- REQUIREMENT
What is needed here is an exact transcription of all the entries.

- INFORMATION

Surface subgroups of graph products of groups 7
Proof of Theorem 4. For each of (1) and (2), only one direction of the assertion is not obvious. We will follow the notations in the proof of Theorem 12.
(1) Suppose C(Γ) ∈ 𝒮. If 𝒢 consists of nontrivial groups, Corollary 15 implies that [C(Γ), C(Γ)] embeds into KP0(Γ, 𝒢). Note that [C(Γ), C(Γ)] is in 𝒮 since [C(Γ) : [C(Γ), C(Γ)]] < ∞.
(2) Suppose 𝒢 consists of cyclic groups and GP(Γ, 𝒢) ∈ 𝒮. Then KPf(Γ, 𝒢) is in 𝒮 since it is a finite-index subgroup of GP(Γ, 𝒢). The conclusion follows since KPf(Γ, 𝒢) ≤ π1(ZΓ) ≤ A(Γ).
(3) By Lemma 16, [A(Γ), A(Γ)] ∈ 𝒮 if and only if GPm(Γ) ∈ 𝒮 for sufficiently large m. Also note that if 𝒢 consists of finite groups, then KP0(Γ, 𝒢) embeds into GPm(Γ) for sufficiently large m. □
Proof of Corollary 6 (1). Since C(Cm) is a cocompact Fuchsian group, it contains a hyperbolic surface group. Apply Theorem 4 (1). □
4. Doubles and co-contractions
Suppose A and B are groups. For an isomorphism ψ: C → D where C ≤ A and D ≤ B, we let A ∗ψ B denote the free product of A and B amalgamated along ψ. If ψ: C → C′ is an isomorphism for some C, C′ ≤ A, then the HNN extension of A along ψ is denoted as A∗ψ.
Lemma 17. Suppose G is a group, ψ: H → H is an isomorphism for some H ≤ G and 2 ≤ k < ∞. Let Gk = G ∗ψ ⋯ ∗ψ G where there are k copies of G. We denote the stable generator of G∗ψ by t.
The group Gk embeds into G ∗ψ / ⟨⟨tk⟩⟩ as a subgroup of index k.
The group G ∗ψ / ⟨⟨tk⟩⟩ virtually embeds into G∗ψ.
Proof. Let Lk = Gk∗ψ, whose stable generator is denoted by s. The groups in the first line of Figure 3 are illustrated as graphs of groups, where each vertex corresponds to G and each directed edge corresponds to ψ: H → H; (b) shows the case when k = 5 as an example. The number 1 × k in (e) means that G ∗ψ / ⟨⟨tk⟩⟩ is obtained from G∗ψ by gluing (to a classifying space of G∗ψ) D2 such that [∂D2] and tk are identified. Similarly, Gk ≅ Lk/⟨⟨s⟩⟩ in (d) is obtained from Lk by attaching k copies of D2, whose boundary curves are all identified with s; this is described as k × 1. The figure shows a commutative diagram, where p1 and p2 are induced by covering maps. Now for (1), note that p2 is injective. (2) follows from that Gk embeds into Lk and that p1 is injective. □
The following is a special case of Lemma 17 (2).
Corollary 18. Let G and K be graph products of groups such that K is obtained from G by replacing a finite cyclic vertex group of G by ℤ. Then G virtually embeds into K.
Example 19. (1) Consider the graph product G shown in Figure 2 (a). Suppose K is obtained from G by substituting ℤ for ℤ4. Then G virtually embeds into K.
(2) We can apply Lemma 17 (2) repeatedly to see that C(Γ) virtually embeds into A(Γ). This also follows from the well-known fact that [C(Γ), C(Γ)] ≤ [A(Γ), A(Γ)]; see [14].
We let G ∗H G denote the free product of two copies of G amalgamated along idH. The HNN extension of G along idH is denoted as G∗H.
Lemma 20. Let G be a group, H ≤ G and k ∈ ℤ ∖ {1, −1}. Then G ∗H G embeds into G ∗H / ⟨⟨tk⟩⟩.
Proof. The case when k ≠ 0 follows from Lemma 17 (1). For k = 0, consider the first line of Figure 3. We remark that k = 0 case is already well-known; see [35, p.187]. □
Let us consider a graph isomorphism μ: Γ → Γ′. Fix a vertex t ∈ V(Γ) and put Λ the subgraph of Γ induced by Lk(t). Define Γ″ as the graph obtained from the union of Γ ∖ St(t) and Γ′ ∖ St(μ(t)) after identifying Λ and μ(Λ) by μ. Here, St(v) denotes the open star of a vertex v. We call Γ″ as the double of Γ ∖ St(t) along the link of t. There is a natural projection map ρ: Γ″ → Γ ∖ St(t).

- RESULT OF THIS EXERCISE
Surface subgroups of graph products of groups 7
Proof of Theorem 4. For each of (1) and (2), only one direction of the assertion is not obvious. We will follow the notations in the proof of Theorem 12.
(1) Suppose C(Γ) ∈ 𝒮. If 𝒢 consists of nontrivial groups, Corollary 15 implies that [C(Γ), C(Γ)] embeds into KP0(Γ, 𝒢). Note that [C(Γ), C(Γ)] is in 𝒮 since [C(Γ) : [C(Γ), C(Γ)]] < ∞.
(2) Suppose 𝒢 consists of cyclic groups and GP(Γ, 𝒢) ∈ 𝒮. Then KPf(Γ, 𝒢) is in 𝒮 since it is a finite-index subgroup of GP(Γ, 𝒢). The conclusion follows since KPf(Γ, 𝒢) ≤ π1(ZΓ) ≤ A(Γ).
(3) By Lemma 16, [A(Γ), A(Γ)] ∈ 𝒮 if and only if GPm(Γ) ∈ 𝒮 for sufficiently large m. Also note that if 𝒢 consists of finite groups, then KP0(Γ, 𝒢) embeds into GPm(Γ) for sufficiently large m. □
Proof of Corollary 6 (1). Since C(Cm) is a cocompact Fuchsian group, it contains a hyperbolic surface group. Apply Theorem 4 (1). □
4. Doubles and co-contractions
Suppose A and B are groups. For an isomorphism ψ: C → D where C ≤ A and D ≤ B, we let A ∗ψ B denote the free product of A and B amalgamated along ψ. If ψ: C → C′ is an isomorphism for some C, C′ ≤ A, then the HNN extension of A along ψ is denoted as A∗ψ.
Lemma 17. Suppose G is a group, ψ: H → H is an isomorphism for some H ≤ G and 2 ≤ k < ∞. Let Gk = G ∗ψ ⋯ ∗ψ G where there are k copies of G. We denote the stable generator of G∗ψ by t.
The group Gk embeds into G ∗ψ / ⟨⟨tk⟩⟩ as a subgroup of index k.
The group G ∗ψ / ⟨⟨tk⟩⟩ virtually embeds into G∗ψ.
Proof. Let Lk = Gk∗ψ, whose stable generator is denoted by s. The groups in the first line of Figure 3 are illustrated as graphs of groups, where each vertex corresponds to G and each directed edge corresponds to ψ: H → H; (b) shows the case when k = 5 as an example. The number 1 × k in (e) means that G ∗ψ / ⟨⟨tk⟩⟩ is obtained from G∗ψ by gluing (to a classifying space of G∗ψ) D2 such that [∂D2] and tk are identified. Similarly, Gk ≅ Lk/⟨⟨s⟩⟩ in (d) is obtained from Lk by attaching k copies of D2, whose boundary curves are all identified with s; this is described as k × 1. The figure shows a commutative diagram, where p1 and p2 are induced by covering maps. Now for (1), note that p2 is injective. (2) follows from that Gk embeds into Lk and that p1 is injective. □
The following is a special case of Lemma 17 (2).
Corollary 18. Let G and K be graph products of groups such that K is obtained from G by replacing a finite cyclic vertex group of G by ℤ. Then G virtually embeds into K.
Example 19. (1) Consider the graph product G shown in Figure 2 (a). Suppose K is obtained from G by substituting ℤ for ℤ4. Then G virtually embeds into K.
(2) We can apply Lemma 17 (2) repeatedly to see that C(Γ) virtually embeds into A(Γ). This also follows from the well-known fact that [C(Γ), C(Γ)] ≤ [A(Γ), A(Γ)]; see [14].
We let G ∗H G denote the free product of two copies of G amalgamated along idH. The HNN extension of G along idH is denoted as G∗H.
Lemma 20. Let G be a group, H ≤ G and k ∈ ℤ ∖ {1, −1}. Then G ∗H G embeds into G ∗H / ⟨⟨tk⟩⟩.
Proof. The case when k ≠ 0 follows from Lemma 17 (1). For k = 0, consider the first line of Figure 3. We remark that k = 0 case is already well-known; see [35, p.187]. □
Let us consider a graph isomorphism μ: Γ → Γ′. Fix a vertex t ∈ V(Γ) and put Λ the subgraph of Γ induced by Lk(t). Define Γ″ as the graph obtained from the union of Γ ∖ St(t) and Γ′ ∖ St(μ(t)) after identifying Λ and μ(Λ) by μ. Here, St(v) denotes the open star of a vertex v. We call Γ″ as the double of Γ ∖ St(t) along the link of t. There is a natural projection map ρ: Γ″ → Γ ∖ St(t).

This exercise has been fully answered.